The northern Levant, roughly today’s northern part of Syria and Lebanon, stayed perhaps the most prosperous province in the history of mankind, over the long, very long stretch of time from the pre-pottery Neolithic until very modern history, the middle of the twentieth century. That’s twelve thousand years—compared to, say, England, which has been prosperous for about five hundred years, or Scandinavia, now only prosperous for less than three hundred years. Few areas on the planet have managed to thrive with so much continuity over any protracted stretch of time, what historians call longue durée. Other cities came and went; Aleppo, Emesa (today Homs), and Laodicea (Lattakia) stayed relatively affluent.
The northern Levant was since ancient times dominated by traders, largely owing to its position as a central spot on the Silk Road, and by agricultural lords, as the province supplied wheat to much of the Mediterranean world, particularly Rome. The area supplied a few Roman emperors, a few Catholic popes before the schisms, and more than thirty Greek language writers and philosophers (which includes many of the heads of Plato’s academy), in addition to the ancestors of the American visionary and computer entrepreneur Steve Jobs, who brought us the Apple computer, on one of which I am recopying these lines (and the iPad tablet, on which you may be reading them). We know of the autonomy of the province from the records during Roman days, as it was then managed by the local elites, a decentralized method of ruling through locals that the Ottoman retained. Cities minted their own coins.
Then two events took place. First, after the Great War, one part of the northern Levant was integrated into the newly created nation of Syria, separated from its other section, now part of Lebanon. The entire area had been until then part of the Ottoman Empire, but functioned as somewhat autonomous regions—Ottomans, like the Romans before them, let local elites run the place so long as sufficient tax was paid, while they focused on their business of war.
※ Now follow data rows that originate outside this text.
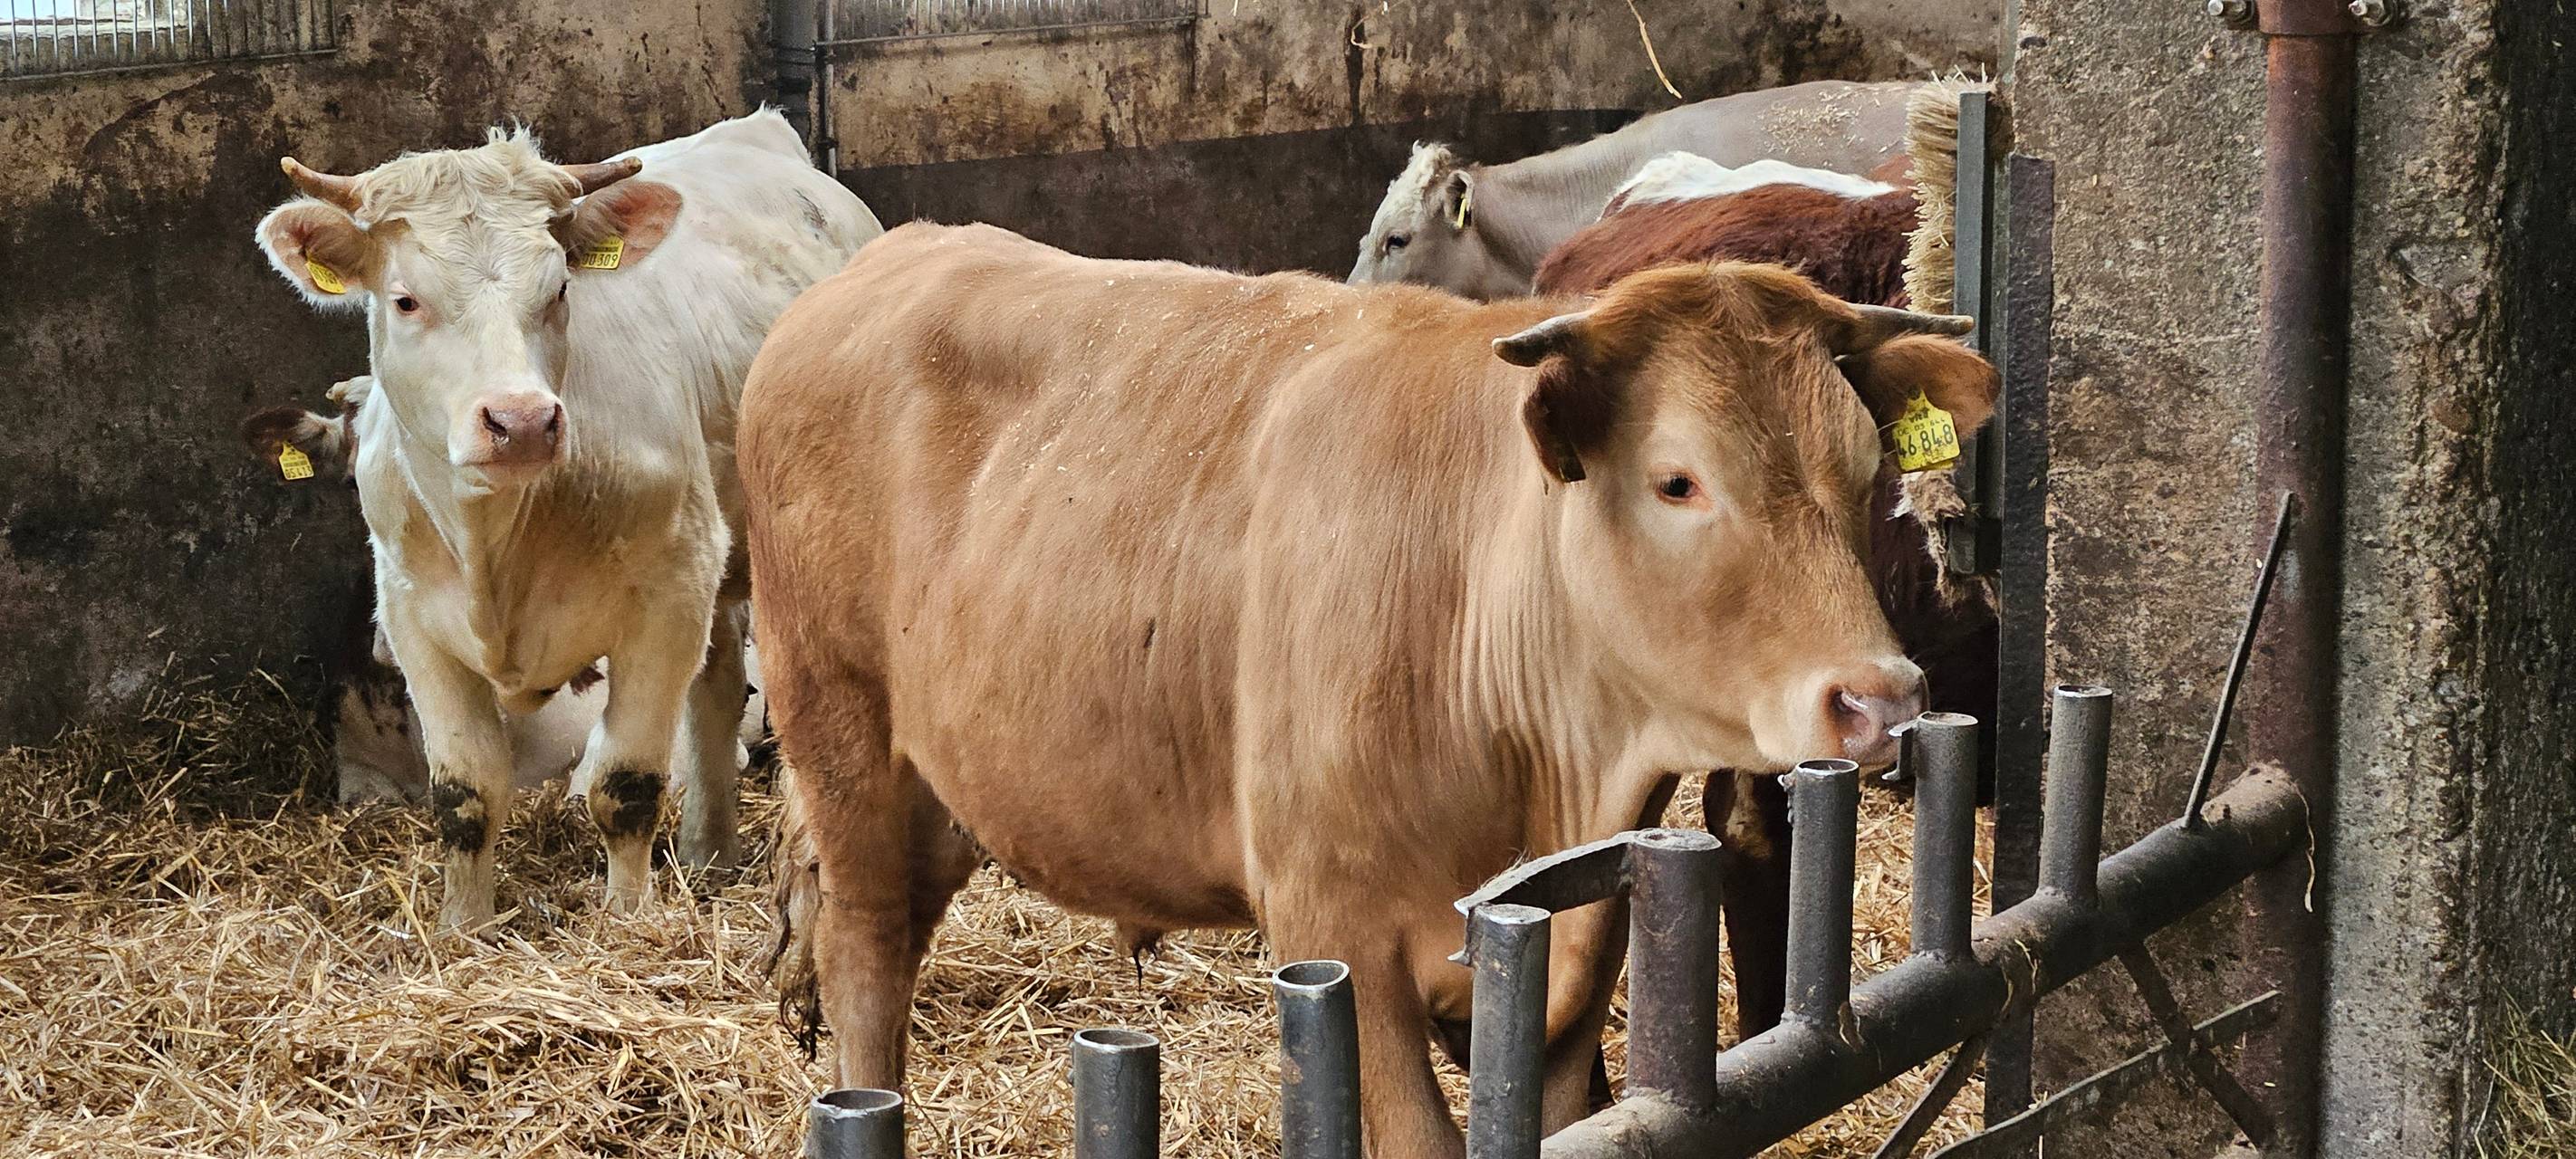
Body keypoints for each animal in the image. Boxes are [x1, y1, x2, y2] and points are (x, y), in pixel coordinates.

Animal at [251, 109, 879, 930]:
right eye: (406, 300)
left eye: (558, 290)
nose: (520, 421)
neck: (500, 544)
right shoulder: (414, 618)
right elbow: (465, 794)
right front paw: (462, 928)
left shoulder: (666, 597)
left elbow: (626, 784)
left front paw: (627, 920)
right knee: (715, 687)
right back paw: (708, 853)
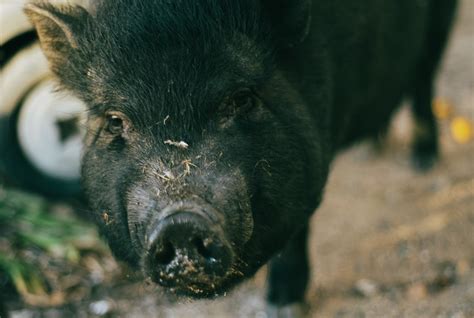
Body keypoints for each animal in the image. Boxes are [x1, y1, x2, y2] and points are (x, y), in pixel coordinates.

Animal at [24, 0, 458, 316]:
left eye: (241, 99)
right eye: (115, 120)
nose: (180, 221)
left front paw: (284, 307)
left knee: (423, 79)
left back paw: (423, 160)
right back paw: (371, 151)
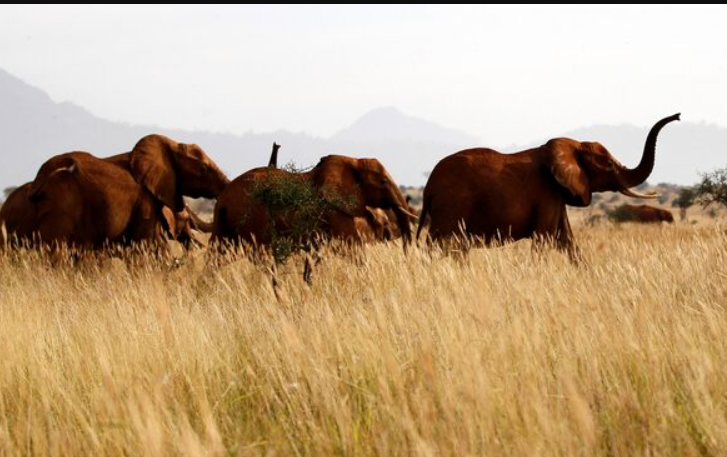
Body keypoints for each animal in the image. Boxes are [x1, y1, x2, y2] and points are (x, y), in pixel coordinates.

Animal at [212, 155, 415, 247]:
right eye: (383, 182)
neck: (353, 160)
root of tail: (222, 199)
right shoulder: (335, 210)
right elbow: (352, 247)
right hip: (254, 218)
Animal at [416, 114, 680, 259]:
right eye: (607, 164)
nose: (677, 116)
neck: (572, 146)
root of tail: (429, 187)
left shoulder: (558, 194)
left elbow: (568, 241)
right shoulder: (546, 193)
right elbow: (544, 240)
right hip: (452, 206)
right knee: (446, 246)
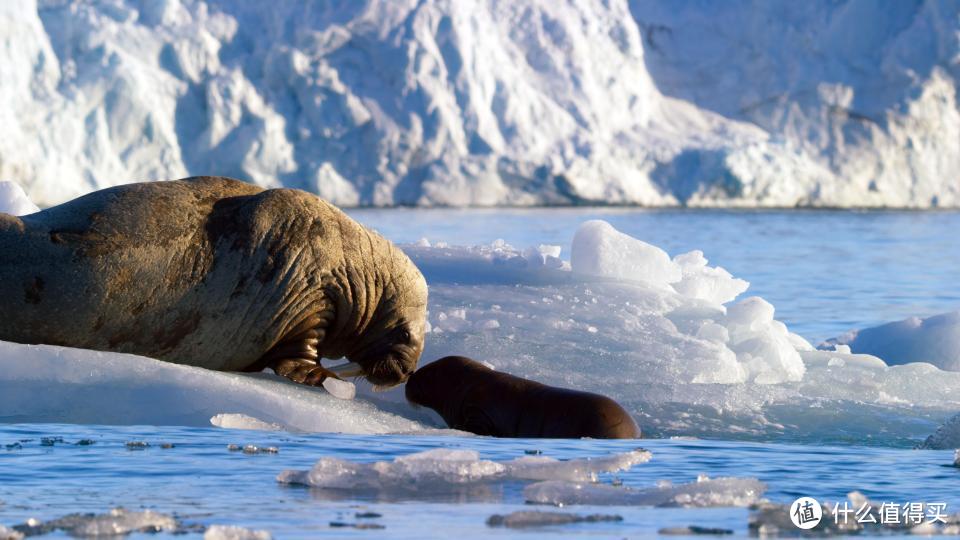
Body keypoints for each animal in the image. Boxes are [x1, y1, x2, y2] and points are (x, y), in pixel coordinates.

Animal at [0, 177, 428, 388]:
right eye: (407, 334)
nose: (407, 373)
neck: (355, 271)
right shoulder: (307, 296)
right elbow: (301, 355)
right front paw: (321, 376)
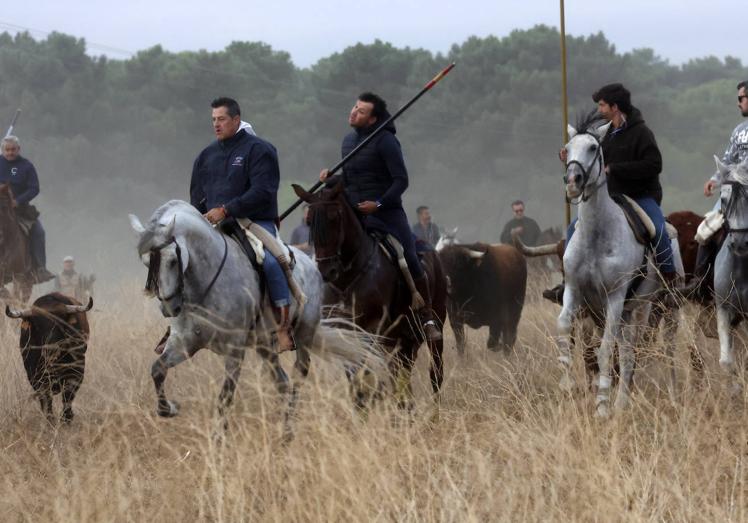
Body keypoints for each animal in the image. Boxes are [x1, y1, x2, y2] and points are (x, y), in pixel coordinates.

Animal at [129, 201, 382, 426]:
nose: (169, 308)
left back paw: (288, 432)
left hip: (303, 336)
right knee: (282, 383)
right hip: (265, 345)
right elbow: (158, 370)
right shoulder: (184, 342)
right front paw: (170, 408)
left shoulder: (234, 351)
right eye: (146, 263)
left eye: (173, 260)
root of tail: (313, 265)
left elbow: (224, 400)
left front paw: (218, 442)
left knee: (298, 379)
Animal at [290, 182, 444, 412]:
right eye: (309, 220)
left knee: (435, 374)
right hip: (405, 339)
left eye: (334, 217)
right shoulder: (345, 330)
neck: (348, 278)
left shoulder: (373, 327)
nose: (327, 271)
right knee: (402, 374)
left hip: (434, 330)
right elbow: (355, 376)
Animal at [560, 113, 680, 418]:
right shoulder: (574, 291)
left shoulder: (614, 298)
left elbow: (604, 351)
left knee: (647, 354)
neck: (597, 236)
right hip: (627, 313)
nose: (573, 181)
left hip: (655, 308)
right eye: (567, 148)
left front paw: (602, 407)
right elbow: (564, 330)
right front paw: (565, 386)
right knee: (626, 356)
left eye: (593, 147)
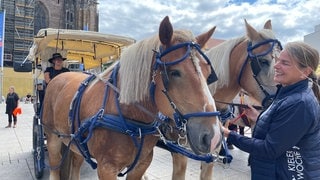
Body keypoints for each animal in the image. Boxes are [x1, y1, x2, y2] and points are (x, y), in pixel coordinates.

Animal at [41, 15, 222, 180]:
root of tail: (61, 76)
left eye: (208, 73)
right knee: (55, 167)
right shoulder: (106, 168)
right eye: (174, 72)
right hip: (52, 138)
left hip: (76, 142)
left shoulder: (141, 164)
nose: (213, 136)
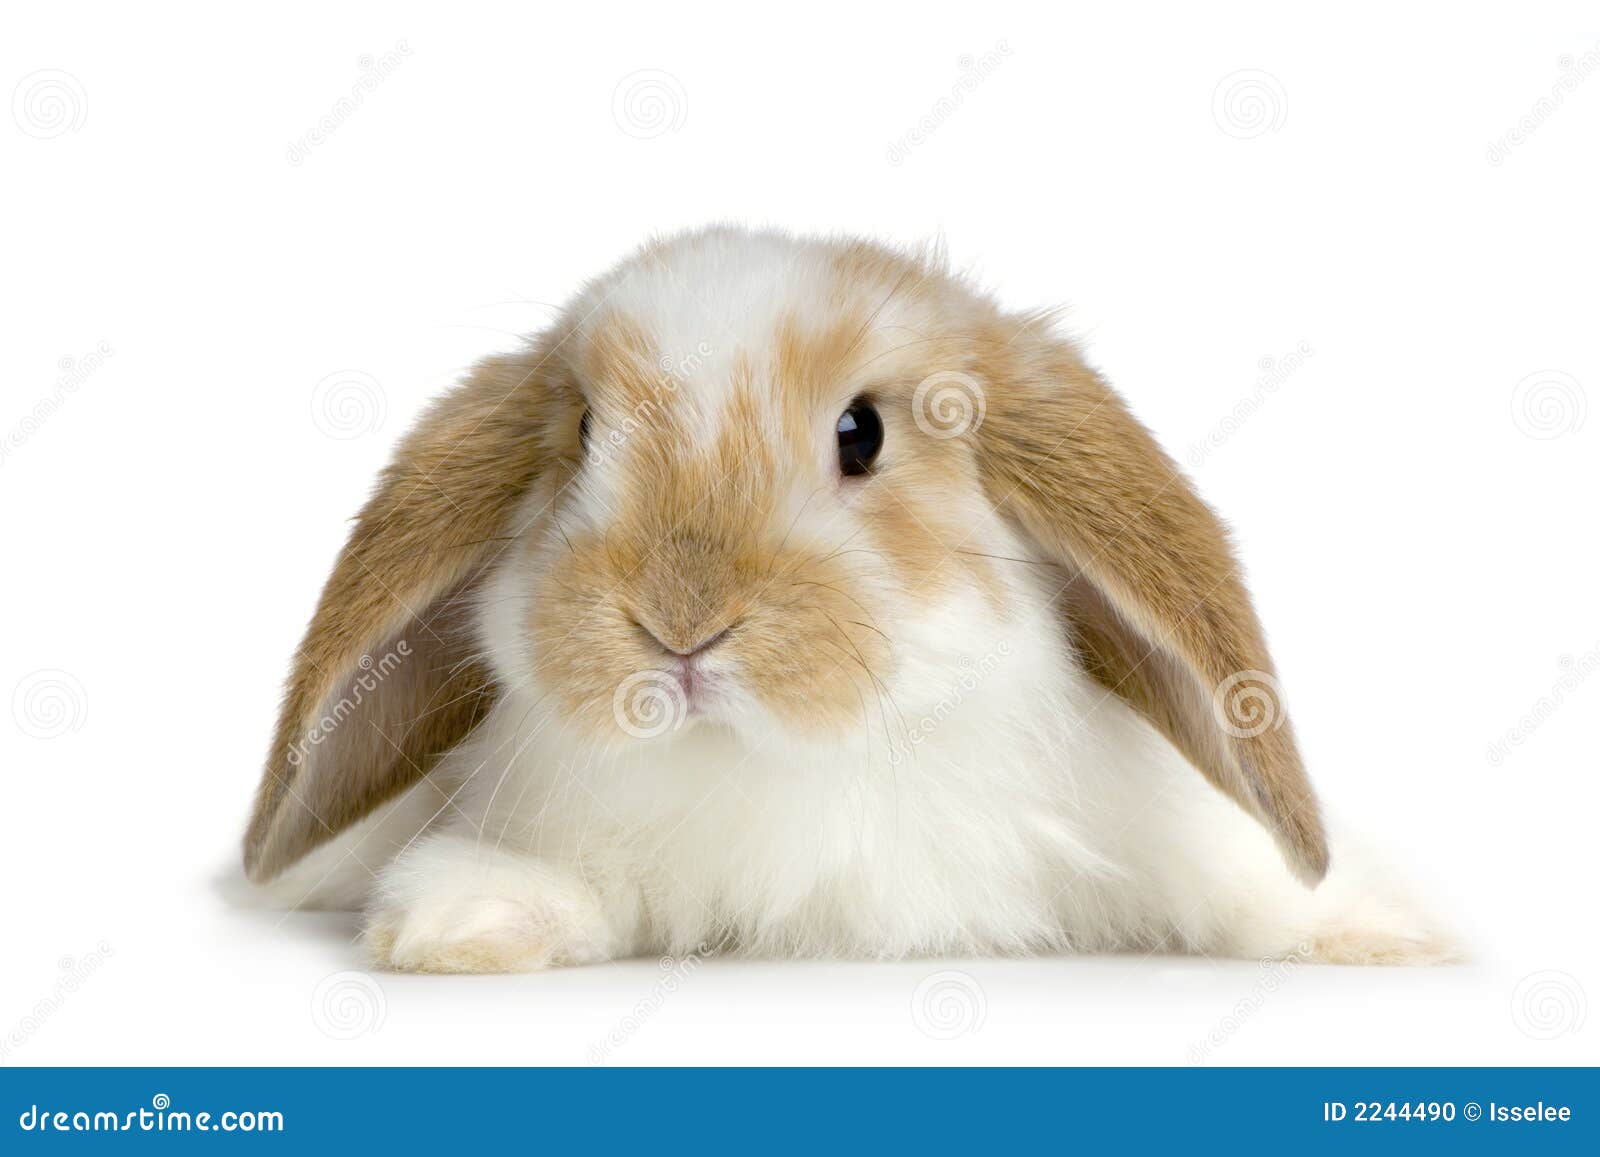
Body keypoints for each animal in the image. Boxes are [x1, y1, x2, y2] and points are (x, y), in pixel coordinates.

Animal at [244, 226, 1457, 972]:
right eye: (582, 432)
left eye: (860, 432)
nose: (679, 622)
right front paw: (462, 919)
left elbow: (1241, 881)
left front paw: (1383, 926)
The Ottoman type of imperial peace, the pax Ottomana, like its predecessor the pax Romana, was good for commerce. Contracts were enforced, and that is what governments are needed for the most. In the recent nostalgic book Levant, Philip Mansel documents how the cities of the Eastern Mediterranean operated as city-states separated from the hinterland.
Then, a few decades into the life of Syria, the modernist Baath Party came to further enforce utopias. As soon as the Baathists centralized the place and enforced their statist laws, Aleppo and Emesa went into instant decline.
What the Baath Party did, in its “modernization” program, was to remove the archaic mess of the souks and replace them with the crisp modernism of the office building.
The effect was immediately visible: overnight the trading families moved to places such as New York and New Jersey (for the Jews), California (for the Armenians), and Beirut (for the Christians). Beirut offered a commerce-friendly atmosphere, and Lebanon was a benign, smaller, disorganized state without any real central government. Lebanon was small enough to be a municipality on its own: it was smaller than a medium-size metropolitan area.
War, Prison, or Both
But while Lebanon had all the right qualities, the state was too loose, and by allowing the various Palestinian factions and the Christian militias to own weapons, it caused an arms race between the communities while placidly watching the entire buildup. There was also an imbalance between communities, with the Christians trying to impose their identity on the place. Disorganized is invigorating; but the Lebanese state was one step too disorganized. It would be like allowing each of the New York mafia bosses to have a larger army than the Joint Chiefs of Staff (just imagine John Gotti with missiles). So in 1975 a raging civil war started in Lebanon.
A sentence that still shocks me when I think about it was voiced by one of my grandfather’s friends, a wealthy Aleppine merchant who fled the Baath regime. When my grandfather asked his friend during the Lebanese war why he did not go back to Aleppo, his answer was categorical: “We people of Aleppo prefer war to prison.” I thought that he meant that they were going to put him in jail, but then I realized that by “prison” he meant the loss of political and economic freedoms.
Economic life, too, seems to prefer war to prison. Lebanon and Northern Syria had very similar wealth per individual (what economists call Gross Domestic Product) about a century ago—and had identical cultures, language, ethnicities, food, and even jokes. Everything was the same except for the rule of the “modernizing” Baath Party in Syria compared to the totally benign state in Lebanon. In spite of a civil war that decimated the population, causing an acute brain drain and setting wealth back by several decades, in addition to every possible form of chaos that rocked the place, today Lebanon has a considerably higher standard of living—between three and six times the wealth of Syria.
Nor did the point escape Machiavelli. Jean-Jacques Rousseau wrote, citing him: “It seemed, wrote Machiavelli, that in the midst of murders and civil wars, our republic became stronger [and] its citizens infused with virtues.… A little bit of agitation gives resources to souls and what makes the species prosper isn’t peace, but freedom.”